Trying Children

January 11, 2010
By Anonymous

On the topic of Juvenile criminals and how they should be tried there are two main views, that they should be tried as adults or that they shouldn’t. Author Jessica Wilde believes that the judiciary system should not make age-based exceptions. In her article, “Juvenile Criminals Must Be Tried As Adults”, Wilde shows her opinion through examples of horrendous crimes such as the murder of a 2 year old by two juveniles. However in “Stop Trying 13-year-olds In Court As Adults”, author Mike Hendricks documents his opinion that children should be tried based on age. He explains this throughout his many examples such as many cases in which children come out of prison more dangerous and damaged then when they went in. Overall the opinions of the authors are extremely different showing the two most radical positions in this argument.

Should children be tried as adults? I think they should be. I think that limitations should be lowered but where the actual cut off is I don’t know. There are a larger number of children under the age of 18 that are in the same gangs and are committing the same crimes as those over 18 but aren’t getting punished as severely for it. Why not? They have the same motives and the same understanding of action versus consequence as the others; according to Wilde they aren’t punished as severely, “purely because of their age” (2).
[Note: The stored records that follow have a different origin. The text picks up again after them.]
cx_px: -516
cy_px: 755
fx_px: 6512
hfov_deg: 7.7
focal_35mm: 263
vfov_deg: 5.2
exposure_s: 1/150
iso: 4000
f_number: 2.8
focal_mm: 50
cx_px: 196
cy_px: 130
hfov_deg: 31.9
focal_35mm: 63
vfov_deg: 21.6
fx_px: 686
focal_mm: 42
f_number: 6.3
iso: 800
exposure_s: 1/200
I think that at some point under the age of 18 “children” should have gained an equal knowledge of the cost of a life, an understanding, as I said before, of action vs. consequence, and the emotional trauma it brings to the family of the victim just as well as some one over 18 would have. Wouldn’t you want them tried as adults if they killed or harmed one of your loved ones? Aren’t all crimes the same? They could have easily had the same motives and lack of morals as an “adult” would.

There are others who believe that these ‘children’ shouldn’t be punished as severely as adults for the same basic crimes, solely because they are younger. Those against this form of justice, such as Mike Hendricks, say, “ The fact is that kids are not adults. Their brains are wired differently. They don’t think things out the way we do,” (15). They think that only once you turn 18 do you understand the trauma and have the ability to understand your actions. They also believe that because a jury of their peers doesn’t try them they don’t get fair trials. But if juries of the child’s own peers tried them, do you think the opposition views would change? Another point they often make is that when children are under 18 their brains are malleable and susceptible to rehabilitation and therefore their morals can change. Can you really change someone’s morals? I believe that you are born with them and that no mater what you do you can’t change someone’s morals.
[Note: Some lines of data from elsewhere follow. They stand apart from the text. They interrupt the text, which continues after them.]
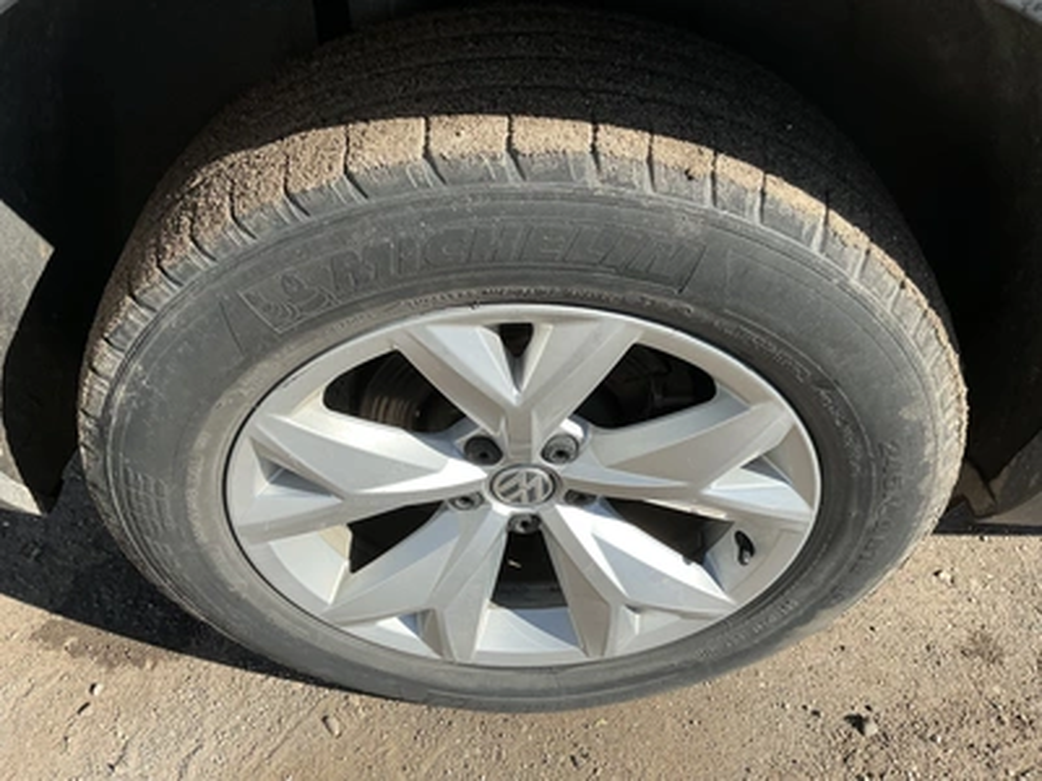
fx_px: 843
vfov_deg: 49.7
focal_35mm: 28
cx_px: 521
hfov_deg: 63.4
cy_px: 390
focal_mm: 3
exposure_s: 1/1035
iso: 25
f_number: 1.8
In conclusion, I believe that children should be tried as adults due to the fact that they can have the same morals and reasons to commit the crime as adults would. They would have an understanding of the consequences of their actions and the trauma it brings to the victim and or their families. I see absolutely no reason not to punish these ‘juvenile delinquents’ as severely as adults. Seeing as though there are many oppositions to this form of justice I ask you, the reader what you would want if they had harmed or killed one of your loved ones. Would you want them to go to juvenile detention centers and leave with a vague reminder of what they had truly done or would you want them to be tried as adults and remember what they had done and how much it hurt you for the rest of their lives?